Jusqu’au XIXe siècle, il existait en Provence un proverbe qui se disait ainsi : L’y sies pas encare à la coumtat (« il n’est pas encore au Comtat »). Pour comprendre le sens de ce proverbe, il convient de se reporter à l’époque où le Comtat venaissin appartenait aux papes. Cette possession dura cinq cents ans et ne se termina qu’avec le décret de la Constituante du 14 septembre 1791. Jusqu’alors, le département de Vaucluse formait un État absolument étranger à la France et était administré arbitrairement par un cardinal vice-légat du Saint-Siège.
Les brigands et les malfaiteurs des provinces voisines, pour échapper au châtiment que méritaient leurs crimes, se hâtaient de gagner l’Etat du pape, c’est-à-dire en terre étrangère. Mais, si souvent ils y parvenaient, ce n’était pas sans peine, car les autorités provinciales faisaient bonne garde à la frontière et plus d’un criminel fut interpelé alors qu’il ne lui restait qu’un pas à faire pour être assuré de son salut.
Aussi le proverbe L’y sies pas encare à la coumtat voulait exprimer la pensée selon laquelle il ne faut pas se vanter d’un succès sans l’avoir complètement acquis.
Lorsqu’ils arrivaient dans le Comtat, les malfaiteurs trouvaient le pardon pour leurs crimes, pardon que dispensaient, moyennant finance évidemment, les prélats de la petite cour d’Avignon. Une fois l’absolution obtenue, les criminels pouvaient sans crainte rentrer dans leurs provinces car ils étaient sous la protection des évêques.
Ainsi, en 1687, une bande de voleurs assassins était devenue spécialiste en pillage des églises de Marseille. On leur donna la chasse mais ils battirent en retraite vers le Comtat. Ils furent arrêtés à la frontière, ramenés à Marseille et pendus haut et court. Seul le chef de la bande, surnommé L’Estaca, parvint à atteindre Avignon.

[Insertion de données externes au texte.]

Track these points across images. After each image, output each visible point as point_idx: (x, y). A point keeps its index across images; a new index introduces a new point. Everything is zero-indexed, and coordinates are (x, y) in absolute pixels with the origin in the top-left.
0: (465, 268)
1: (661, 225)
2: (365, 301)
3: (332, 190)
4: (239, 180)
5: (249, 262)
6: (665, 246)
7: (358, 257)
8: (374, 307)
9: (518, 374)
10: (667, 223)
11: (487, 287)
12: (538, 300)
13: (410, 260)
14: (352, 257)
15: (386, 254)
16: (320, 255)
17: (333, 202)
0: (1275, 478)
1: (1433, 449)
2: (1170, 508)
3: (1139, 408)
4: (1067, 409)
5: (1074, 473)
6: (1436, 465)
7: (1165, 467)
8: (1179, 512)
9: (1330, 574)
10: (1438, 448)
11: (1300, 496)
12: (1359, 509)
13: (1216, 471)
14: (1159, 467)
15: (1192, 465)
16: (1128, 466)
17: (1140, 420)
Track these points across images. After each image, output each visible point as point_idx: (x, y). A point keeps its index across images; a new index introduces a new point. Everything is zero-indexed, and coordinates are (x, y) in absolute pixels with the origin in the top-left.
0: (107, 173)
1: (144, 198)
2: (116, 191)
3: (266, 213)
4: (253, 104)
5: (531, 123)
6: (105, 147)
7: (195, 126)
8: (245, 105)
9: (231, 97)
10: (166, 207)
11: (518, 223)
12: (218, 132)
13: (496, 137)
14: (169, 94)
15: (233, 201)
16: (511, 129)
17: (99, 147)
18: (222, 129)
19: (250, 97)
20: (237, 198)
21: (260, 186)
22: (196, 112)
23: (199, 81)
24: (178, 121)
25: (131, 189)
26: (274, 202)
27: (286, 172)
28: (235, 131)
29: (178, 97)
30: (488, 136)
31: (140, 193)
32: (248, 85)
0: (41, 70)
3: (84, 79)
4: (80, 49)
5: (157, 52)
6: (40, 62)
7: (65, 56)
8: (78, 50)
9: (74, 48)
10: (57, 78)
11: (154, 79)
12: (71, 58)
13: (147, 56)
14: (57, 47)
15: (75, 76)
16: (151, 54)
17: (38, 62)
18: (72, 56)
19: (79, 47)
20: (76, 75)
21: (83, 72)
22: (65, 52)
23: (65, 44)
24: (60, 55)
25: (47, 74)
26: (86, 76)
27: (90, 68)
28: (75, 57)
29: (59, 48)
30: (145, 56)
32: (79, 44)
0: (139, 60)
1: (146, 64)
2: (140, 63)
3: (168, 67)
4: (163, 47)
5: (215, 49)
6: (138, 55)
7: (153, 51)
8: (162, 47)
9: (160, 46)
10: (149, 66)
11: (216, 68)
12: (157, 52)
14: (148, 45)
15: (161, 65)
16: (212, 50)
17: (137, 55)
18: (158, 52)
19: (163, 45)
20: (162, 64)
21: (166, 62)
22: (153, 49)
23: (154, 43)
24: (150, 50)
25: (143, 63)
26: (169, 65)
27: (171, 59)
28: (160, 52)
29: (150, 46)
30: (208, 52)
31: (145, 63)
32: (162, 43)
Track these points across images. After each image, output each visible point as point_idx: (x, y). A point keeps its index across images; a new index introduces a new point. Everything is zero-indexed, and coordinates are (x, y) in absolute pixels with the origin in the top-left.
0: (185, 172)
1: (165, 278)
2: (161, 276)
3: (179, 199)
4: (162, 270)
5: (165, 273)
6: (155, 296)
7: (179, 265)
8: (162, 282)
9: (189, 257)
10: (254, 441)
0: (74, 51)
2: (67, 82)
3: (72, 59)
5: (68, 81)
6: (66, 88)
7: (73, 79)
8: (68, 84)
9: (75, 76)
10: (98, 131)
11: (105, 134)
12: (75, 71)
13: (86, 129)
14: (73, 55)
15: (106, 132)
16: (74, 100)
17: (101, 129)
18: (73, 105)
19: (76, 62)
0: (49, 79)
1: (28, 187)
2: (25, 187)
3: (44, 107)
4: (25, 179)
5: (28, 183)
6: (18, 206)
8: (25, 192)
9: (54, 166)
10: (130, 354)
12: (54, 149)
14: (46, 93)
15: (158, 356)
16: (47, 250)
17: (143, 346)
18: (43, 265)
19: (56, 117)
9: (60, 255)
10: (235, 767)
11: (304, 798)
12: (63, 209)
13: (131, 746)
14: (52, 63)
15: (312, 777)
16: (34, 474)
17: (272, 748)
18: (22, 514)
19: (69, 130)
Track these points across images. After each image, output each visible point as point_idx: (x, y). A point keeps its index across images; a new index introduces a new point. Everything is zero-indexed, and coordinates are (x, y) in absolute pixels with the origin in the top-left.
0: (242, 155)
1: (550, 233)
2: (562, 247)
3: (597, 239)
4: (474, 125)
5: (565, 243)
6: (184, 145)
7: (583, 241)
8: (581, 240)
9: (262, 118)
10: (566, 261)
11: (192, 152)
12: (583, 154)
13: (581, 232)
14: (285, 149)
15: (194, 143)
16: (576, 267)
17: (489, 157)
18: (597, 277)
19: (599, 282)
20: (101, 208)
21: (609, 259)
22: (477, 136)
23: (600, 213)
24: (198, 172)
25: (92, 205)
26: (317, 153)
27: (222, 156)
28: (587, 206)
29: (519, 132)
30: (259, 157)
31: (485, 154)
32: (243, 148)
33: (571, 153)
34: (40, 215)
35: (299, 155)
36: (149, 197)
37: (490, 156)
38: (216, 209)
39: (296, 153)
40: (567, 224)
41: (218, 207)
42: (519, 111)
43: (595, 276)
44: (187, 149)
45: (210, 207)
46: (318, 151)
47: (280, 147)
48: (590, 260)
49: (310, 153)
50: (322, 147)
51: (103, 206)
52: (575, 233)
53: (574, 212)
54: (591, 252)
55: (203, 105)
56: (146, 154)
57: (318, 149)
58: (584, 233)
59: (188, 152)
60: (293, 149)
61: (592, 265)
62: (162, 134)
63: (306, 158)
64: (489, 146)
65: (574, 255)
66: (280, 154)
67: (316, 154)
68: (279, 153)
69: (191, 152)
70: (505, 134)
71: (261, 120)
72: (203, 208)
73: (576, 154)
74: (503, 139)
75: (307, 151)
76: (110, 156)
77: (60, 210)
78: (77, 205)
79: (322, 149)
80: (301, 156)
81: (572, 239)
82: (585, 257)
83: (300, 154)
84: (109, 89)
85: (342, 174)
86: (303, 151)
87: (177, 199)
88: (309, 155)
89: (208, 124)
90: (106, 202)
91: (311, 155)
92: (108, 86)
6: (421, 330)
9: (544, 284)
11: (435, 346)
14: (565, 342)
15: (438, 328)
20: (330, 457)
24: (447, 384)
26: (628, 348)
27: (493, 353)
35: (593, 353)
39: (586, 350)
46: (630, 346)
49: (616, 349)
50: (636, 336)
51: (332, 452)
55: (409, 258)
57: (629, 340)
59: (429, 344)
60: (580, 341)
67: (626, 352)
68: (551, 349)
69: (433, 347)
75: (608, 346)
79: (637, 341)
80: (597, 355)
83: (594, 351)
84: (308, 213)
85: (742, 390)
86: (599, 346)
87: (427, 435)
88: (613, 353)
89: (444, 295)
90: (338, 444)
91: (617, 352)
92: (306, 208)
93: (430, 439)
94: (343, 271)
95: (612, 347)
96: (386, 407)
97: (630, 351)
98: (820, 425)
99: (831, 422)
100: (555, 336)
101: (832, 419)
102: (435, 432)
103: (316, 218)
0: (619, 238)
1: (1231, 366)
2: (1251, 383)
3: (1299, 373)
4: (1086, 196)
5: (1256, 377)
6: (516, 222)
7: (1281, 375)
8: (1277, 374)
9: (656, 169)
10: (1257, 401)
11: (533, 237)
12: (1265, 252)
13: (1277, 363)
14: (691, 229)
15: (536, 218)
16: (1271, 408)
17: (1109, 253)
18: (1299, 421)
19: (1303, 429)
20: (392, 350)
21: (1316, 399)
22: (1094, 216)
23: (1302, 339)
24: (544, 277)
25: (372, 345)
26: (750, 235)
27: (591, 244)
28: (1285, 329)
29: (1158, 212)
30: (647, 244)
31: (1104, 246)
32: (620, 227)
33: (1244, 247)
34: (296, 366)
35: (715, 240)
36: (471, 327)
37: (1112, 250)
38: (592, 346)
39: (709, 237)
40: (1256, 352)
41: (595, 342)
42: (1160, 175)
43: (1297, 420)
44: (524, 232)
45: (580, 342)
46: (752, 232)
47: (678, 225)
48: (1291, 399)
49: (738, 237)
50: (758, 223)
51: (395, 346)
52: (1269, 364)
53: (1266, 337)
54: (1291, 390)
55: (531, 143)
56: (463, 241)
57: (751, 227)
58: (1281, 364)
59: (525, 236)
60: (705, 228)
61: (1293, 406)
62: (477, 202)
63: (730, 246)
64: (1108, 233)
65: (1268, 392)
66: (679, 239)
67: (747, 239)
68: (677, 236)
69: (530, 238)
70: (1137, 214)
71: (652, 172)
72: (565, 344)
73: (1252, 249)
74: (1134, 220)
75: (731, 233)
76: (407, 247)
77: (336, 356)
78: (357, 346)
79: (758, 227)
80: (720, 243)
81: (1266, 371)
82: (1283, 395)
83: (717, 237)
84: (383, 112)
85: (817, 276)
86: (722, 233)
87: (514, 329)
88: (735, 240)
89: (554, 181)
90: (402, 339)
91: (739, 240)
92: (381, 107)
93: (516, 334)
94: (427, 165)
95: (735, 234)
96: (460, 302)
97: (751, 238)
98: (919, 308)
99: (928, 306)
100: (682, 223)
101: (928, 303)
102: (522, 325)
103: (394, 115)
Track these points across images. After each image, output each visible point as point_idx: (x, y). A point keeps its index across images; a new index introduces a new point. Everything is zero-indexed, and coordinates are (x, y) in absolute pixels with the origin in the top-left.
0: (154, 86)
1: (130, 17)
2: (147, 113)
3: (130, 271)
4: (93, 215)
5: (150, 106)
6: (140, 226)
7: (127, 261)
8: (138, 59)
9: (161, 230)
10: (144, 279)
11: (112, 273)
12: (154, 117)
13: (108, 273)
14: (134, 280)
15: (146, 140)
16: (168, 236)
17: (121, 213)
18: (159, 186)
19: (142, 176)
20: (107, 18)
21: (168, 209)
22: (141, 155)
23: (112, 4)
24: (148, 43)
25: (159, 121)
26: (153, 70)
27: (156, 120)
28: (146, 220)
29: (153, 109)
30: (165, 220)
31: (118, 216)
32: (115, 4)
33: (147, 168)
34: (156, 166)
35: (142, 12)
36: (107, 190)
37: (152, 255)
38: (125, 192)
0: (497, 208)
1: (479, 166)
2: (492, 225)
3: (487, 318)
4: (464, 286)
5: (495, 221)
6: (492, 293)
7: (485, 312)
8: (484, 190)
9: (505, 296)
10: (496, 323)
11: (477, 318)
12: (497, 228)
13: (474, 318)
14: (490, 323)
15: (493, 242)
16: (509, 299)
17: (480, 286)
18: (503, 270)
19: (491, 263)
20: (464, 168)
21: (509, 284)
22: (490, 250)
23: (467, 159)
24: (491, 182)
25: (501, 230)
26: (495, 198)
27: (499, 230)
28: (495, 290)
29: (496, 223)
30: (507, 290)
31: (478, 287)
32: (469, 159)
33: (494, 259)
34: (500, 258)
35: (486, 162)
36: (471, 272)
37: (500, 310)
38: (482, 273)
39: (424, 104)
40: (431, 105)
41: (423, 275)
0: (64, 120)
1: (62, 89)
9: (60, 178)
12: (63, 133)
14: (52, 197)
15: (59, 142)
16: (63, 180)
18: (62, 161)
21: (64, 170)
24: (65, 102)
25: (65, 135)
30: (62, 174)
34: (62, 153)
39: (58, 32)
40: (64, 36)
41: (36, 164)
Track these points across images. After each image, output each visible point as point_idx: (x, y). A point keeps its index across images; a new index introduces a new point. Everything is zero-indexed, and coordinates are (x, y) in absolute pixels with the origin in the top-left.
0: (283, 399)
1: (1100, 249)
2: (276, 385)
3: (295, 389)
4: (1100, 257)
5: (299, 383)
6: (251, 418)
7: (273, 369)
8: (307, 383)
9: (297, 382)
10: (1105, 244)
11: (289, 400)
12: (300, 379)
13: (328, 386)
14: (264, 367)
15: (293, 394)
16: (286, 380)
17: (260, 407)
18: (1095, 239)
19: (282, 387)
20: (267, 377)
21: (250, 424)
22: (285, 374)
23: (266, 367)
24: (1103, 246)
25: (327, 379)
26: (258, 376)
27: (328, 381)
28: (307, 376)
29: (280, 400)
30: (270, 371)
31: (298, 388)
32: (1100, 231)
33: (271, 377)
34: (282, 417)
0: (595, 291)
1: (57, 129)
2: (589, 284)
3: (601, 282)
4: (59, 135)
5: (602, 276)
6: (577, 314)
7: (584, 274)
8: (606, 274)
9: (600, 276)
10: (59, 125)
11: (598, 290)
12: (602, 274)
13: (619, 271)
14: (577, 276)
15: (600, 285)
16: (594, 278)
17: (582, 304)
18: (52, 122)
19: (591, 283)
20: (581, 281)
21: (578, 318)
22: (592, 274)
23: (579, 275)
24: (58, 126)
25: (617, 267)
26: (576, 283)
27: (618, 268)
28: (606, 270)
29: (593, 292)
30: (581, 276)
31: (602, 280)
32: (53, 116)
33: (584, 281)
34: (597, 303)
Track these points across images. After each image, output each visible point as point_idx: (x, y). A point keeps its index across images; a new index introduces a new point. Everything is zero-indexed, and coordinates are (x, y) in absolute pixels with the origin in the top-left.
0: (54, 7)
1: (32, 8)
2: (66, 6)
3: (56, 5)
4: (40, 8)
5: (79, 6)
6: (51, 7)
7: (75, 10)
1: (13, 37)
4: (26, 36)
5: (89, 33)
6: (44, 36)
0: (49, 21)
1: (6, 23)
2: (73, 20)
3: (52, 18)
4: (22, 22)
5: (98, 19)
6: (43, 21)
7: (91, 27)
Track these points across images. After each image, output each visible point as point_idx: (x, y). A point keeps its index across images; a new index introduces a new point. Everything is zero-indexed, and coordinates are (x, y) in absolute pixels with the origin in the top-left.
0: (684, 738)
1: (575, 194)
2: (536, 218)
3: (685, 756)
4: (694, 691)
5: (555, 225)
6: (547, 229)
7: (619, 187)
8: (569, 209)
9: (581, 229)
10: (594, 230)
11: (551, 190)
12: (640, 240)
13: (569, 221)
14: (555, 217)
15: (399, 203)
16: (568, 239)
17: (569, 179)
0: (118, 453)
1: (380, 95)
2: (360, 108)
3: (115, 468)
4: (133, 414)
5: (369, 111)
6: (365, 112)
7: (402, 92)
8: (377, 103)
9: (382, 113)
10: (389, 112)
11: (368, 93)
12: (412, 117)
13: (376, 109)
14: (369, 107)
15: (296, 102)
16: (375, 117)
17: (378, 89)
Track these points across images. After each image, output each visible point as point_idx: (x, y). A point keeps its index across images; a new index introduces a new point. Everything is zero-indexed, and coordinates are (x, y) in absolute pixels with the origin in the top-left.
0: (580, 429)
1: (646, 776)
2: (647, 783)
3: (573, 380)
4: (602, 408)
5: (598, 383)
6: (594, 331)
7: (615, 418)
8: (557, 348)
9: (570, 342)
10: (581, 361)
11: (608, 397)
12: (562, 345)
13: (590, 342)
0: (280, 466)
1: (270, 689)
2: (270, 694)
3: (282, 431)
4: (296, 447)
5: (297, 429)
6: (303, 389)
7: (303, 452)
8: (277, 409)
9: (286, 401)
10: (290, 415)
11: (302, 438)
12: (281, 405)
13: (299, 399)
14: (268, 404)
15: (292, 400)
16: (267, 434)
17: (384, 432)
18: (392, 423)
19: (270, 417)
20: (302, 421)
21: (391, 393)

Il y fut reçu avec les égards dus à ses richesses.
Sa première visite fut pour le vice-légat auquel il fit cadeau de plusieurs reliques enchâssées d’or qu’il avait volées à la cathédrale de Marseille. Il distribua généreusement aux autres prélats des burettes d’or, des patènes de vermeil, des étoffes richement brodées, tous provenant des vols qu’il avait commis dans les sacristies marseillaises.
Le cardinal ne fut pas en reste de générosité et signa en bonne et due forme l’absolution de tous les crimes, fautes et péchés de L’Estaca, passés et à venir. Nanti de cette précieuse protection, L’Estaca s’en revint tranquillement vivre de ses rentes à Marseille, sans être inquiété.
On lit même dans un livre de cette époque que, de temps à autre, il envoyait au miséricordieux légat des joyaux et bijoux de sainteté qu’il se procurait on ne sait comment.
- D’après Le Petit Marseillais, 23 mars 1868.